AUFGABE:
Gib alle Zeilen der folgenden Einträge als nummerierte Liste aus und lass dabei Leerzeilen weg.

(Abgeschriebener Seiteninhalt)
================

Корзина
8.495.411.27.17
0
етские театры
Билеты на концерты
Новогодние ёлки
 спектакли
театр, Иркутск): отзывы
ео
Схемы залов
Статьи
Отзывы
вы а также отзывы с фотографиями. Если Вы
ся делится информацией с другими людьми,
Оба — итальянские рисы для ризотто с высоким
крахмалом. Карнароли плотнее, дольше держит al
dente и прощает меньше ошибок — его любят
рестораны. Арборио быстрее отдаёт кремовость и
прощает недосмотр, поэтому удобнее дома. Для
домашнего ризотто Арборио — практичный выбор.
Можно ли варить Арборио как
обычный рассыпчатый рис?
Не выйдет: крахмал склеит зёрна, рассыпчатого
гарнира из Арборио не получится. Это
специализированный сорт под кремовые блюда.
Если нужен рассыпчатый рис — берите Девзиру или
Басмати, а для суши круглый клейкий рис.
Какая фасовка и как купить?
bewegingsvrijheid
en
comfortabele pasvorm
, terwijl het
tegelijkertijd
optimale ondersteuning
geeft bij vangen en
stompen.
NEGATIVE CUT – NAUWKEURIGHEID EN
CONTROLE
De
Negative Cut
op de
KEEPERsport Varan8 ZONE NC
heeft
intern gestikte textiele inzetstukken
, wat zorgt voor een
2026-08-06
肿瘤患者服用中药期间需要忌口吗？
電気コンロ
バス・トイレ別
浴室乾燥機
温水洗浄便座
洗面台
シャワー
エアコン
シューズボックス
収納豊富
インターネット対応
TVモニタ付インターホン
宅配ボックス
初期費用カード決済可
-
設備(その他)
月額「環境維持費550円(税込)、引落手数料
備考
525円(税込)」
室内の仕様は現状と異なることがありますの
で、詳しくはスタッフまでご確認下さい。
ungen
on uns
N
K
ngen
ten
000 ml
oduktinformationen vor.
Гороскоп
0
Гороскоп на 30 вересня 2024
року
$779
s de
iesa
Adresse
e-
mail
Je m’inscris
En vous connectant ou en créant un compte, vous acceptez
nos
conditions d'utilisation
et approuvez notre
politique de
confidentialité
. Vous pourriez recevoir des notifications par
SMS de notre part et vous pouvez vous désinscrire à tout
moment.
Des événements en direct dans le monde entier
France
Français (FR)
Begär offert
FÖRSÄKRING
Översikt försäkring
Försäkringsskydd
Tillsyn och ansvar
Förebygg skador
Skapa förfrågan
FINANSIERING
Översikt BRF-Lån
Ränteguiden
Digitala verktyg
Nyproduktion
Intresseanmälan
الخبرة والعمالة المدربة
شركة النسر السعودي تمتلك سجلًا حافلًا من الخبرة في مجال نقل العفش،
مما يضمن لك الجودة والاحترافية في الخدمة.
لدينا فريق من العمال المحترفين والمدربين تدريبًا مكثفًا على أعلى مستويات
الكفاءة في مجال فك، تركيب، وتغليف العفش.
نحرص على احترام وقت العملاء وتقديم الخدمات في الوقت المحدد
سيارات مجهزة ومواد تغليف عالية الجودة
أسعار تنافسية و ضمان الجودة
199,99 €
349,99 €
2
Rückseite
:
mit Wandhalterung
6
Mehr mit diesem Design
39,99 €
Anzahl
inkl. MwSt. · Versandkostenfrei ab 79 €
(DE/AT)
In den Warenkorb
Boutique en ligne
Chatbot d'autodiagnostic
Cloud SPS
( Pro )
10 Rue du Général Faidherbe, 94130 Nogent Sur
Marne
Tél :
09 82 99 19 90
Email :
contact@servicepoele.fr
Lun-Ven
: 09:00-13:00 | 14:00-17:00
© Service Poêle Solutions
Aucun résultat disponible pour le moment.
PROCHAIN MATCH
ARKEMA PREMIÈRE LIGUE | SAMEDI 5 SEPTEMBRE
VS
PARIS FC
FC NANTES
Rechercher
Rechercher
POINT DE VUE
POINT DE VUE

================

ANTWORTBEREICH:
1. Корзина
2. 8.495.411.27.17
3. 0
4. етские театры
5. Билеты на концерты
6. Новогодние ёлки
7.  спектакли
8. театр, Иркутск): отзывы
9. ео
10. Схемы залов
11. Статьи
12. Отзывы
13. вы а также отзывы с фотографиями. Если Вы
14. ся делится информацией с другими людьми,
15. Оба — итальянские рисы для ризотто с высоким
16. крахмалом. Карнароли плотнее, дольше держит al
17. dente и прощает меньше ошибок — его любят
18. рестораны. Арборио быстрее отдаёт кремовость и
19. прощает недосмотр, поэтому удобнее дома. Для
20. домашнего ризотто Арборио — практичный выбор.
21. Можно ли варить Арборио как
22. обычный рассыпчатый рис?
23. Не выйдет: крахмал склеит зёрна, рассыпчатого
24. гарнира из Арборио не получится. Это
25. специализированный сорт под кремовые блюда.
26. Если нужен рассыпчатый рис — берите Девзиру или
27. Басмати, а для суши круглый клейкий рис.
28. Какая фасовка и как купить?
29. bewegingsvrijheid
30. en
31. comfortabele pasvorm
32. , terwijl het
33. tegelijkertijd
34. optimale ondersteuning
35. geeft bij vangen en
36. stompen.
37. NEGATIVE CUT – NAUWKEURIGHEID EN
38. CONTROLE
39. De
40. Negative Cut
41. op de
42. KEEPERsport Varan8 ZONE NC
43. heeft
44. intern gestikte textiele inzetstukken
45. , wat zorgt voor een
46. 2026-08-06
47. 肿瘤患者服用中药期间需要忌口吗？
48. 電気コンロ
49. バス・トイレ別
50. 浴室乾燥機
51. 温水洗浄便座
52. 洗面台
53. シャワー
54. エアコン
55. シューズボックス
56. 収納豊富
57. インターネット対応
58. TVモニタ付インターホン
59. 宅配ボックス
60. 初期費用カード決済可
61. -
62. 設備(その他)
63. 月額「環境維持費550円(税込)、引落手数料
64. 備考
65. 525円(税込)」
66. 室内の仕様は現状と異なることがありますの
67. で、詳しくはスタッフまでご確認下さい。
68. ungen
69. on uns
70. N
71. K
72. ngen
73. ten
74. 000 ml
75. oduktinformationen vor.
76. Гороскоп
77. 0
78. Гороскоп на 30 вересня 2024
79. року
80. $779
81. s de
82. iesa
83. Adresse
84. e-
85. mail
86. Je m’inscris
87. En vous connectant ou en créant un compte, vous acceptez
88. nos
89. conditions d'utilisation
90. et approuvez notre
91. politique de
92. confidentialité
93. . Vous pourriez recevoir des notifications par
94. SMS de notre part et vous pouvez vous désinscrire à tout
95. moment.
96. Des événements en direct dans le monde entier
97. France
98. Français (FR)
99. Begär offert
100. FÖRSÄKRING
101. Översikt försäkring
102. Försäkringsskydd
103. Tillsyn och ansvar
104. Förebygg skador
105. Skapa förfrågan
106. FINANSIERING
107. Översikt BRF-Lån
108. Ränteguiden
109. Digitala verktyg
110. Nyproduktion
111. Intresseanmälan
112. الخبرة والعمالة المدربة
113. شركة النسر السعودي تمتلك سجلًا حافلًا من الخبرة في مجال نقل العفش،
114. مما يضمن لك الجودة والاحترافية في الخدمة.
115. لدينا فريق من العمال المحترفين والمدربين تدريبًا مكثفًا على أعلى مستويات
116. الكفاءة في مجال فك، تركيب، وتغليف العفش.
117. نحرص على احترام وقت العملاء وتقديم الخدمات في الوقت المحدد
118. سيارات مجهزة ومواد تغليف عالية الجودة
119. أسعار تنافسية و ضمان الجودة
120. 199,99 €
121. 349,99 €
122. 2
123. Rückseite
124. :
125. mit Wandhalterung
126. 6
127. Mehr mit diesem Design
128. 39,99 €
129. Anzahl
130. inkl. MwSt. · Versandkostenfrei ab 79 €
131. (DE/AT)
132. In den Warenkorb
133. Boutique en ligne
134. Chatbot d'autodiagnostic
135. Cloud SPS
136. ( Pro )
137. 10 Rue du Général Faidherbe, 94130 Nogent Sur
138. Marne
139. Tél :
140. 09 82 99 19 90
141. Email :
142. contact@servicepoele.fr
143. Lun-Ven
144. : 09:00-13:00 | 14:00-17:00
145. © Service Poêle Solutions
146. Aucun résultat disponible pour le moment.
147. PROCHAIN MATCH
148. ARKEMA PREMIÈRE LIGUE | SAMEDI 5 SEPTEMBRE
149. VS
150. PARIS FC
151. FC NANTES
152. Rechercher
153. Rechercher
154. POINT DE VUE
155. POINT DE VUE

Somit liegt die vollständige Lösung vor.